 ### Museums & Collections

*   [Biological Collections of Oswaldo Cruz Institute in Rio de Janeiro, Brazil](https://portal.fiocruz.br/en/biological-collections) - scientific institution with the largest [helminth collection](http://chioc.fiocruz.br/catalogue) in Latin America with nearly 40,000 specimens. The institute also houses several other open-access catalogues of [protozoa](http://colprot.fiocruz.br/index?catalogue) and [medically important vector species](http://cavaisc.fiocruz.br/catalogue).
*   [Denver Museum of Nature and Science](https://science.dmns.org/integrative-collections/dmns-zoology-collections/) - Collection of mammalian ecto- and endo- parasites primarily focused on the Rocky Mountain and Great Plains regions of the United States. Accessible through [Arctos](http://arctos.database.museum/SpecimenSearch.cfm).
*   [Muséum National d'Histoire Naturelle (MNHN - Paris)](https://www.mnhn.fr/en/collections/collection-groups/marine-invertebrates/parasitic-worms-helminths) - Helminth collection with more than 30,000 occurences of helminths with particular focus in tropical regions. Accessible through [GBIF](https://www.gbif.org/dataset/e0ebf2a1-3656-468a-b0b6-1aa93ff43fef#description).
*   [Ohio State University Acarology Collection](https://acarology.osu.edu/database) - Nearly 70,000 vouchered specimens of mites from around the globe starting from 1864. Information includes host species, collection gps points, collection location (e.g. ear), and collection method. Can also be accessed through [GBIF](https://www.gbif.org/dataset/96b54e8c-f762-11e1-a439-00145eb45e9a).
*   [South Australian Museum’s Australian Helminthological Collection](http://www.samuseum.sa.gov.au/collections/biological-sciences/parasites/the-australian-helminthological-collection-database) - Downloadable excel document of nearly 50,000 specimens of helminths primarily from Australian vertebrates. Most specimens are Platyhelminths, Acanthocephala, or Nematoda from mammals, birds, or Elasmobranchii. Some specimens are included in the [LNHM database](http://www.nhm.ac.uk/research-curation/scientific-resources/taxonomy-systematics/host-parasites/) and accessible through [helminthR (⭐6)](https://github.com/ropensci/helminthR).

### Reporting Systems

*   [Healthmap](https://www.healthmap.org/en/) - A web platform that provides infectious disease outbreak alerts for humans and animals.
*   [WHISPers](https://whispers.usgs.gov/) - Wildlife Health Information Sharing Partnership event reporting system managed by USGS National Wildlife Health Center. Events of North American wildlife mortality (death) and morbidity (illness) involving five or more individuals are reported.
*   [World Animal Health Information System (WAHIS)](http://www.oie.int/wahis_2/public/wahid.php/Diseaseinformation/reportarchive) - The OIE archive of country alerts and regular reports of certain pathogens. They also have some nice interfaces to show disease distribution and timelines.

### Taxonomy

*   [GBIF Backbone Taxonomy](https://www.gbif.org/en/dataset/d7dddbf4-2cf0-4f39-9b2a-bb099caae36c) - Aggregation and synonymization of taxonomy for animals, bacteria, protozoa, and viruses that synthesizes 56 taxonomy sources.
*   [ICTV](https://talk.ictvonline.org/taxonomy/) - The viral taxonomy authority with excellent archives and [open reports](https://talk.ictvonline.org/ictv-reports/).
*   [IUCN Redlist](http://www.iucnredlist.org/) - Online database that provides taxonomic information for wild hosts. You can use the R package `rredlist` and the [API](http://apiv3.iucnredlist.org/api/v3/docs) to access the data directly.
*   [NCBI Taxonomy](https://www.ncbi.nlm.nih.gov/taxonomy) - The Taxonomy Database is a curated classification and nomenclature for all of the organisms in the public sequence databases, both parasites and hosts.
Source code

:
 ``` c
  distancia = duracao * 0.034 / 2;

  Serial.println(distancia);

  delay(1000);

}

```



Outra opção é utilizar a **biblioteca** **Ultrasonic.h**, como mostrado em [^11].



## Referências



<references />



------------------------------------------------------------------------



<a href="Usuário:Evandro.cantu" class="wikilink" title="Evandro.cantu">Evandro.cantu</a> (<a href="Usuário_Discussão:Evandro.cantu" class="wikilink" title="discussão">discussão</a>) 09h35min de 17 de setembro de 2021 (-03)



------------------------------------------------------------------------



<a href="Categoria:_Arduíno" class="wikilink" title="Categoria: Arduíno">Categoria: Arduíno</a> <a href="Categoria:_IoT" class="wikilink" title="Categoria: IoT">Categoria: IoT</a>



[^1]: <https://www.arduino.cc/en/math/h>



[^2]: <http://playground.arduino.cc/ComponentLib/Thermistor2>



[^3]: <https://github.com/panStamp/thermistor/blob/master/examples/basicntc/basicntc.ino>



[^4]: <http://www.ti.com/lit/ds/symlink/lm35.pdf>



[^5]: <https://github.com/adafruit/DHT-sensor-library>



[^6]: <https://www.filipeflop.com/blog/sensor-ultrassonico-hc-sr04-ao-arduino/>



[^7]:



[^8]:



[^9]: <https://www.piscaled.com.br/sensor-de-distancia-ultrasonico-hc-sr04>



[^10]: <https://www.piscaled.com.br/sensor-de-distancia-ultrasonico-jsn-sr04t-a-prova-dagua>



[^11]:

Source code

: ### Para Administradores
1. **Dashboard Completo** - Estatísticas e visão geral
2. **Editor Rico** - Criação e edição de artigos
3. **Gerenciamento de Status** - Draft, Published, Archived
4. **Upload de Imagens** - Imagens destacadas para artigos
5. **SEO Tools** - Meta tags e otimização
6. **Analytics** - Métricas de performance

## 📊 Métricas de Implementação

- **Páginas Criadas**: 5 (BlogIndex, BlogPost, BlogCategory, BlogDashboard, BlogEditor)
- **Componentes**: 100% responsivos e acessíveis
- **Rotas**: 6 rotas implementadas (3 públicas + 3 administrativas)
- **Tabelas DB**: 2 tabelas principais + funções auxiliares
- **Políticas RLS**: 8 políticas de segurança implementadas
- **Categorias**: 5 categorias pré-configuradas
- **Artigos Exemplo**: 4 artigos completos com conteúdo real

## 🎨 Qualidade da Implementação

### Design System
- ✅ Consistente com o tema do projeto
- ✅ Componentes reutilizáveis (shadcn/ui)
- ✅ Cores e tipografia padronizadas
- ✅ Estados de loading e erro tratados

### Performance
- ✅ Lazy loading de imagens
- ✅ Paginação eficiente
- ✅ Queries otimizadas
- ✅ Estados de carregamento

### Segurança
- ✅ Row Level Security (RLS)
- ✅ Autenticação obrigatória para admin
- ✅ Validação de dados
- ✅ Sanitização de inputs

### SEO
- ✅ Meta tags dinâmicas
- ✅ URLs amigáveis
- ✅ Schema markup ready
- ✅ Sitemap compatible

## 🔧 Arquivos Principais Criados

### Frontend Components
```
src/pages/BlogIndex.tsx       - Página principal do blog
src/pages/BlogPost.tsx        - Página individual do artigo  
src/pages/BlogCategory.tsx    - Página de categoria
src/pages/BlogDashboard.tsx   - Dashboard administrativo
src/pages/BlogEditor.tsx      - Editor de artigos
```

▸ YOUR OBJECTIVE:
Every line above from the line with "- **Rotas**: 6" to the line with "- **Artigos Exemplo**: 4", both included, must be reproduced exactly, and no other line may appear.

▸ TASK RESPONSE:
- **Rotas**: 6 rotas implementadas (3 públicas + 3 administrativas)
- **Tabelas DB**: 2 tabelas principais + funções auxiliares
- **Políticas RLS**: 8 políticas de segurança implementadas
- **Categorias**: 5 categorias pré-configuradas
- **Artigos Exemplo**: 4 artigos completos com conteúdo real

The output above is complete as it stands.